At that instant, he thought of Tanya, and wanted to be anywhere other than in that room, with that woman.
He made wooden excuses about night duty at the Aquarium.
She made light of it, but he could see she was surprised and possibly offended. There was a little catch in her laugh, like a zipper that wouldn’t close properly.
‘I’ll call you,’ he said at the door. They shook hands as if they had barely been introduced.
On the metro, and all the way back to Peschanaya Street, he brooded about Tanya. He told himself he was insane to go on moping over what he had helped to destroy.
At the Aquarium the next day, Kolya Vlassov tipped him a wink and said, ‘You hooked a live one. Am I right?’
Sasha just grunted, trying to shake him off.
‘Later, Kolya. I have to finish a report.’
‘Listen, you could do a hell of a lot worse,’ Vlassov persisted. ‘I wouldn’t mind sharing her bed. And the way they live! A dacha in the Silver Forest, stone, mind you, real stone. A palace on the Black Sea, a hunting lodge, whole brigades of orderlies ready to wait on them hand and foot. Just remember, Sasha, we’re expecting to be invited if you tie the knot.’
Before Kolya would stop, Sasha had to promise to buy him a drink that evening, and they ended up in a restaurant not far from the office. Sasha picked up a few more scraps of information about the Zotov
family arrangements. Lydia was an only child. Her mother had been killed in a car crash soon after giving birth, and the general had never remarried. He was married to his profession. Lydia acted as his housekeeper and hostess in Moscow.
Kolya rhapsodized about what an alliance with Lydia would mean: access to the fancy hard-currency stores, dazzling parties, a guaranteed posting abroad, easy promotion. He panted over every detail of the apartment in the Visotny Dom.
‘What are you waiting for?’ he pressed Sasha. ‘You’ve got to make your move while the bitch is in heat.’
Sasha drank some more, and thought about it, while Kolya embarked on a complicated explanation of how a four-star general was entitled to an even higher standard of food than, say, a colonel-general. ‘Think of it, Sasha,’ he was saying, ‘every apple served on Zotov’s table is hand picked!
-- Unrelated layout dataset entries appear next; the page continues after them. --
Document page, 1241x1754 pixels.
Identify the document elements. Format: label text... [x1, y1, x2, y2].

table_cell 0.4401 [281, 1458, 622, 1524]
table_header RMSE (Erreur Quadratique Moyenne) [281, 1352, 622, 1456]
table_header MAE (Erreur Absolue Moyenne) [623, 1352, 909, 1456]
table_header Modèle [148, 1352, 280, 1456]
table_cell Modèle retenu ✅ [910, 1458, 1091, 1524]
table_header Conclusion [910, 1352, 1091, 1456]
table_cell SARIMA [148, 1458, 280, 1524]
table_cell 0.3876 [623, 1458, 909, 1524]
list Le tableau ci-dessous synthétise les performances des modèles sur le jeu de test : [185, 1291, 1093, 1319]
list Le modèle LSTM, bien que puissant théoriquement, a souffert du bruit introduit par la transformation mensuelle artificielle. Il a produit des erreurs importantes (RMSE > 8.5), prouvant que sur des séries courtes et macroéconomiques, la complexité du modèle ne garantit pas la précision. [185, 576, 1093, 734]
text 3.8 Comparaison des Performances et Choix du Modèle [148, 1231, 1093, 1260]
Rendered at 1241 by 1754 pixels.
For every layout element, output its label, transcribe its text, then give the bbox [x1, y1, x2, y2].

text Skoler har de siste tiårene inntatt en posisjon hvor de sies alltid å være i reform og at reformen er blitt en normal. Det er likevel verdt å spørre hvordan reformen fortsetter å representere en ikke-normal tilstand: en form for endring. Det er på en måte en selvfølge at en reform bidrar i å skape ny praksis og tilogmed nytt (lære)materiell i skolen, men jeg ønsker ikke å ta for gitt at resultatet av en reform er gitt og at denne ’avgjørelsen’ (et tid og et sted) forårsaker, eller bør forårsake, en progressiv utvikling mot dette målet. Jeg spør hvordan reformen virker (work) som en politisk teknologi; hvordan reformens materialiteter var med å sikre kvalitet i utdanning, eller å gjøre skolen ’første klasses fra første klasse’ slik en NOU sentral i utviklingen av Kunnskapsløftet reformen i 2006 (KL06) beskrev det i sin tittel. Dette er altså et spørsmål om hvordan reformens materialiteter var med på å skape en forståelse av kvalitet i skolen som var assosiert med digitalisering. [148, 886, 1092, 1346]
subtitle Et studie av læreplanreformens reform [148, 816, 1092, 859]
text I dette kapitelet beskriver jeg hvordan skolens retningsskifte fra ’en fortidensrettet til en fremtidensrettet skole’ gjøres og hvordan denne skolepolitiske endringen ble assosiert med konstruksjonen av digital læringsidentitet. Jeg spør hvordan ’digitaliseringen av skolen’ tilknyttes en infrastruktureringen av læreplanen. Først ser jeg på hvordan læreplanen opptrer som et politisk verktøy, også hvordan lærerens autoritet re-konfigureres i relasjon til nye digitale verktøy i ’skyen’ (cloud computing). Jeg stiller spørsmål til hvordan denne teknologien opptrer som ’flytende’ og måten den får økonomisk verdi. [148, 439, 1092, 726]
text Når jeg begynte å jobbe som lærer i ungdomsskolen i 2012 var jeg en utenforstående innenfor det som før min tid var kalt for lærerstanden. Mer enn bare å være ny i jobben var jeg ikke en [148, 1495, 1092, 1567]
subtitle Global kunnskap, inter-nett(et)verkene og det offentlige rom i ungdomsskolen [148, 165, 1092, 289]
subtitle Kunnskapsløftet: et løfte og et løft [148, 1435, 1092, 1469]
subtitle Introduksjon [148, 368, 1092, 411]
The tomatoes are four-star quality!’
There was one consuming attraction for Sasha in the situation, and it had nothing to do with Kolya’s vision of creature comfort. The attraction was power: a shortcut to the top of the military establishment, a means to fulfill his private agenda. He didn’t recoil from the idea of a marriage of convenience with Lydia. He felt nothing approaching love. But he doubted that he would ever experience that again, not after Tanya. The capacity had been burned out of him. On the physical level, there was a healthy animal attraction. Lydia was no intellectual, but she was smart enough. He felt that the problem, if he intended to take things further, was how to win control, how to avoid being smothered by her.
He allowed a couple of days to elapse before calling her.
‘I want to thank you for the most beautiful evening of my life,’ he began. It was a transparent lie, but she enjoyed it. When he added, ‘Can I see you again?’ she immediately came back with, ‘Whenever you like.’